Diposting : 11 August 2017 22:16
Djoko Purnomo - Bali Tribune
KONI
Keterangan Gambar: 
JUARA UMUM – Ketum KONI Denpasar IB Tony Astawa (dua dari kiri) saat memimpin rapat koordinasi didampingi Sekum Erwin Suryadarma (kanan) dan Wasekum Made Darmiasa (kiri).

BALI TRIBUNE - KONI Kota Denpasar bertekad merebut juara umum Porprov Bali XIII yang akan dilaksanakan September 2017 mendatang di Gianyar. Pasalnya, Denpasar sudah beberapa kali penyelengaraan multi event olahraga dua tahunan terbesar di Bali ini, belum bisa merebut tahta juara umum.

Ketua Umum KONI Kota Denpasar, IB Tony Astawa didampingi Sekretaris Umumnya, Made Erwin Suryadarma Sena dan Humas KONI Denpasar Dewa Gede Rai, di sela-sela rapat pantia Porprov di kantor KONI setempat mengatakan, juara umum Porprov Bali XIII nanti menjadi target Kota Denpasar. Karena Porprov Bali XII/2015 di Buleleng, kontingen Kota Denpasar hanya menempati runner up.

“Sehingga pada Porprov Bali di Gianyar kami akan berusaha memberikan prestasi terbaik kepada masyarakat Kota Denpasar. Sesuai harapan kita, masyarakat dan pemerintah ingin meraih juara umum, karena beberapa tahun tidak pernah digapai,’’ kata Tony Astawa.

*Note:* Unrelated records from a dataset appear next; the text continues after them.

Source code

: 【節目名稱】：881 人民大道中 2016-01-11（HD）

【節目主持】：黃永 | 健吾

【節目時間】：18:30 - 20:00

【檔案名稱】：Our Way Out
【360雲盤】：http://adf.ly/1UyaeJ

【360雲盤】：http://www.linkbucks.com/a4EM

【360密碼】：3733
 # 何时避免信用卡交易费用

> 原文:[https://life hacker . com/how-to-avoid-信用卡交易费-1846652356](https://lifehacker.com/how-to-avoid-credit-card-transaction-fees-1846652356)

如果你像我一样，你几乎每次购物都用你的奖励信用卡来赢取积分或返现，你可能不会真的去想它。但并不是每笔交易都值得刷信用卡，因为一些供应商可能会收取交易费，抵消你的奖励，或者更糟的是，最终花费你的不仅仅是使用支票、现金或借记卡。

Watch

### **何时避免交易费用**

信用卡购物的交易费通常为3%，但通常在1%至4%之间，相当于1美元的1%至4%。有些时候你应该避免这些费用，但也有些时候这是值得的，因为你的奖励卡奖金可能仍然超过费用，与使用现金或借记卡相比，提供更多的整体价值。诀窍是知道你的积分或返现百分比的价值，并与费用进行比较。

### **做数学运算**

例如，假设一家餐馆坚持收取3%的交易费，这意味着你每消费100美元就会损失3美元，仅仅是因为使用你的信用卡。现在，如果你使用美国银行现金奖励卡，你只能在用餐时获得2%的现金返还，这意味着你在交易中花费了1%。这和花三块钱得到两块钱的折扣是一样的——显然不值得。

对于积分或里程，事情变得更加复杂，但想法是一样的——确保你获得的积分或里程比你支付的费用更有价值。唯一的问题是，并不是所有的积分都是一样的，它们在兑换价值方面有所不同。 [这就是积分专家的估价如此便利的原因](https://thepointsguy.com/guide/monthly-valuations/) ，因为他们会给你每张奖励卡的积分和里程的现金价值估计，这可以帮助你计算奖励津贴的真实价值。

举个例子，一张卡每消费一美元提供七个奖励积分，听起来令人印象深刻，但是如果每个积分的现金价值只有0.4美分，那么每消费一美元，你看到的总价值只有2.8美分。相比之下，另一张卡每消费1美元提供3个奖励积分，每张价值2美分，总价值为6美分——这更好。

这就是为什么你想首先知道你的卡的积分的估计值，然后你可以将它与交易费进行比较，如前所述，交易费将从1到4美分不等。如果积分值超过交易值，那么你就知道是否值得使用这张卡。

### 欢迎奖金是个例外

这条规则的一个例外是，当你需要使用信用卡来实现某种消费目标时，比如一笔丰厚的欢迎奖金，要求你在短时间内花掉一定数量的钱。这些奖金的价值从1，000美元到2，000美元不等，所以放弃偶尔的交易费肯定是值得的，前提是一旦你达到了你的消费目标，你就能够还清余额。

Tony Astawa menjelaskan, pihaknya di Porprov Bali XIII akan mengikuti 34 cabang olahraga (cabor) yang dipertandingkan dengan menerjunkan 771 atlet dan 224 ofisial, ditambah dua cabor eksebisi. Meski ada beberapa cabor yang mendulang medali emas di Buleleng tidak dipertandingkan, namun ia tetap optimis cabor lainnya akan memberi kontribusi medali emas lebih di Porprov Bali nanti.

”Para atlet sudah melakukan tes fisik kedua dan menyatakan kesiapannya berlaga di arena Porprov Bali nanti. Mereka sudah fokus menjalankan program pelatihan dalam TC Desentralisasi yang dilakukan selama empat bulan,’’ ujar Tony Astawa.

Lebih lanjut Tony Astawa mengemukakan, seminggu akan bertanding di medan laga, para atlet akan masuk TC Sentralisasi dipusatkan di sejumlah hotel di Denpasar Timur dan Sanur. Perkembangan prestasi atlet akan terus dipantau selama menjalani TC Sentralisasi. Kalau selama TC ada prestasi atlet stagnan atau tidak ada peningkatan akan diserahkan penangannya ke masing-masing cabor.

”Kami akan serahkan kebijakan ke masing-masing cabor, apakah masih bisa ditingkatkan prestasinya. Kami harapkan waktu tersisa sebulan ini para atlet mampu mempertahankan kebugaran fisiknya,’’ ucapnya.

Dia menambahkan, pihaknya akan memberikan motivasi kepada pelatih dan ofisial dari masing-masing cabor dua orang akan dilaksanakan di salah satu wisma di Sanur pada  26-27 Agustus mendatang. Tujuannya untuk memberi pelatihan dan dukungan motivasi dengan mendatangkan motivator profesional dari Jakarta dan atlet senior yang sudah berpengalaman. Seperti mantan atlet tinju nasional IGM Adi Swandana dan I Gusti Oka Sulaksana. ”Kami melaksanakan kegiatan ini guna menjalin keakraban antara pengurus KONI dengan pengurus cabor untuk semakin meningkatkan konsolidasi menjelang Porprov Bali di Gianyar,’’ papar Tony Astawa.